**Page excerpt:**
● ● ●

We have them to thank for the current state of publishing/bookselling.  The explosion of graphic novels, the flood of zombies and vampires and knock-off fantasy and franchise novels, and media tie-ins…can you say dumbing down?  That extended period I spent in the big box store was most educational.  It told me that in their efforts to cater to their sought after demographic, traditional publishers won’t just go for the lowest common denominator, they are willing, nay eager, to debase the language, alienate their traditional clientele and reduce an art form to mere commodity.  The rot is evident in every genre—what little “literary” fiction out there is getting harder to find, forced off the shelves by establishments that offer whole sections devoted to the excremental writing of James Patterson, Jody Picoult and the like.

I turn on commercial radio, flip through the TV channels during a rare hotel visit, check on-line movie listings for anything that might look promising and I feel old.  Nothing in the entertainment world speaks to me these days.  I don’t look forward to the summer movies or check to see who made the Oscar shortlist.  Ignore the bestseller lists, rarely buy a magazine or new book…and we’re the last family I know of who still don’t have cable TV.

● ● ●

**Material shown:**
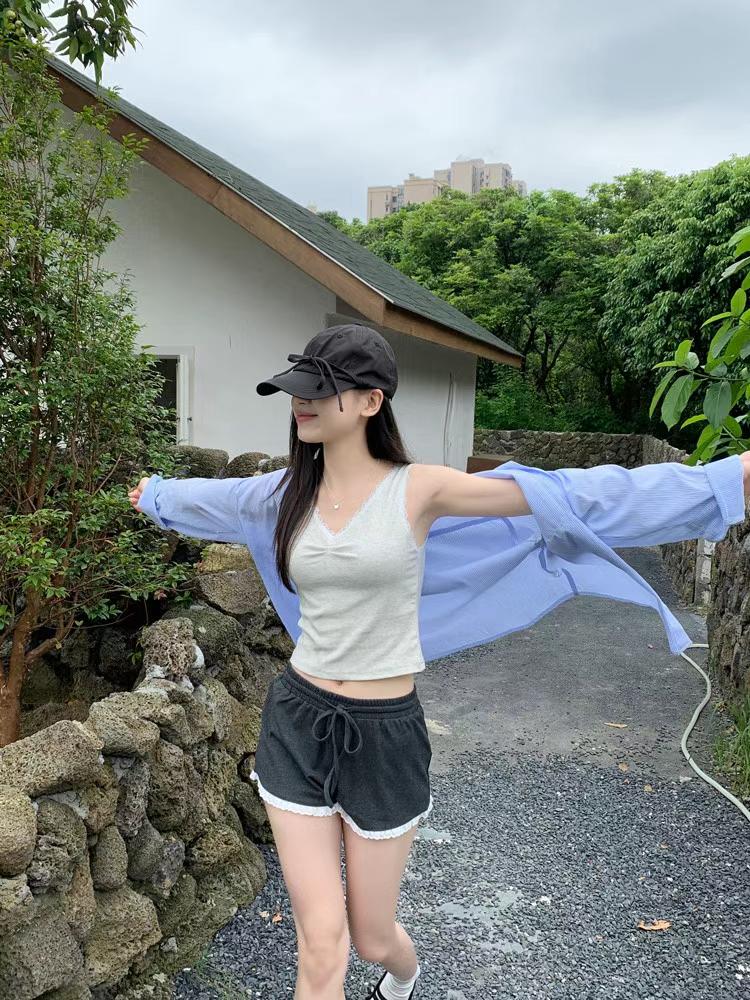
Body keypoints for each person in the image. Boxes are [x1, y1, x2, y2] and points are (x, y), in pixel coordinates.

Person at [129, 324, 750, 1000]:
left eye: (319, 390)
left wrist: (726, 480)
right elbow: (206, 499)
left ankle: (403, 976)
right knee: (322, 946)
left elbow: (569, 495)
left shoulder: (418, 491)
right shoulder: (281, 495)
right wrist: (155, 494)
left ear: (371, 401)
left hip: (384, 733)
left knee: (372, 938)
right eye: (297, 391)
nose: (301, 403)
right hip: (297, 722)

● ● ●

**Requirement 1:**
In the publishing excerpt above, which two authors are named as examples of the writing that forces literary fiction off the shelves?
**Requirement 2:**
In the publishing excerpt above, list every source of entertainment the writer mentions turning on, flipping through, or checking in the sentence that begins "I turn on commercial radio".
**Requirement 3:**
Reproduce the part of the publishing excerpt above that starts with "I turn on commercial" and goes on through "have cable TV.".

**Solution 1:**
James Patterson and Jody Picoult.

**Solution 2:**
Commercial radio, TV channels, on-line movie listings

**Solution 3:**
I turn on commercial radio, flip through the TV channels during a rare hotel visit, check on-line movie listings for anything that might look promising and I feel old.  Nothing in the entertainment world speaks to me these days.  I don’t look forward to the summer movies or check to see who made the Oscar shortlist.  Ignore the bestseller lists, rarely buy a magazine or new book…and we’re the last family I know of who still don’t have cable TV.